Data records Start Marker

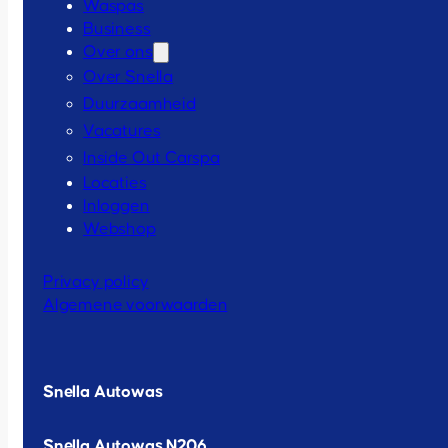
Waspas
Business
Over ons
Over Snella
Duurzaamheid
Vacatures
Inside Out Carspa
Locaties
Inloggen
Webshop
Privacy policy
Algemene voorwaarden
Snella Autowas
Snella Autowas N206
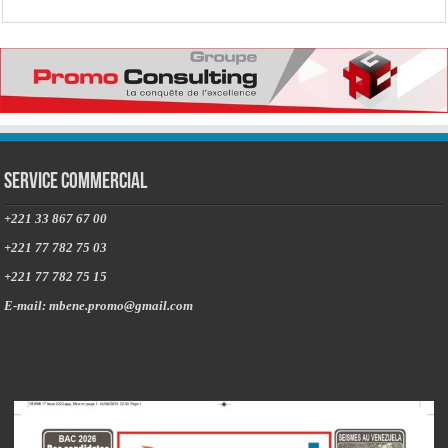
Service commercial
+221 33 867 67 00
+221 77 782 75 03
+221 77 782 75 15
E-mail: mbene.promo@gmail.com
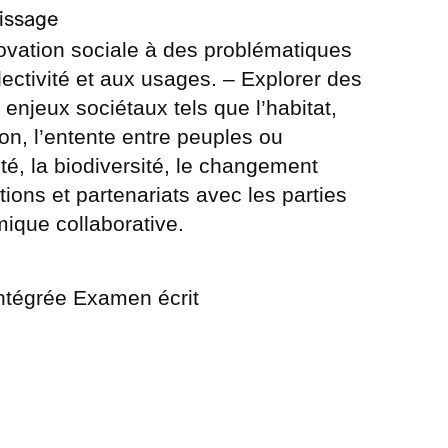
issage
ovation sociale à des problématiques
llectivité et aux usages. – Explorer des
 enjeux sociétaux tels que l’habitat,
ition, l’entente entre peuples ou
té, la biodiversité, le changement
ations et partenariats avec les parties
ique collaborative.
ntégrée Examen écrit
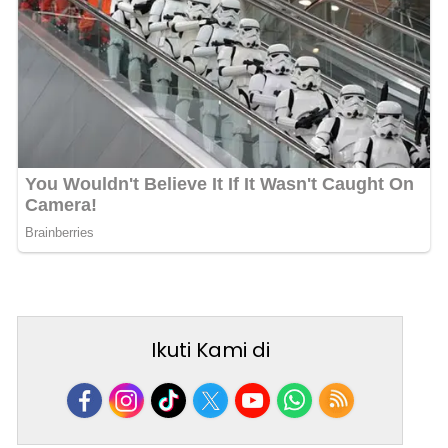
Ikuti Kami di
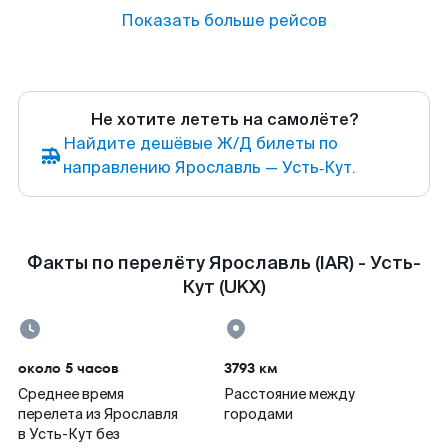
Показать больше рейсов
Не хотите лететь на самолёте?
Найдите дешёвые Ж/Д билеты по
направлению Ярославль — Усть‑Кут.
Факты по перелёту Ярославль (IAR) - Усть-
Кут (UKX)
около 5 часов
3793 км
Среднее время
Расстояние между
перелета из Ярославля
городами
в Усть-Кут без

Data records End Marker

Exercise
Where a line above holds the string "Ярославль", show that line.

Exercise response
направлению Ярославль — Усть‑Кут.
Факты по перелёту Ярославль (IAR) - Усть-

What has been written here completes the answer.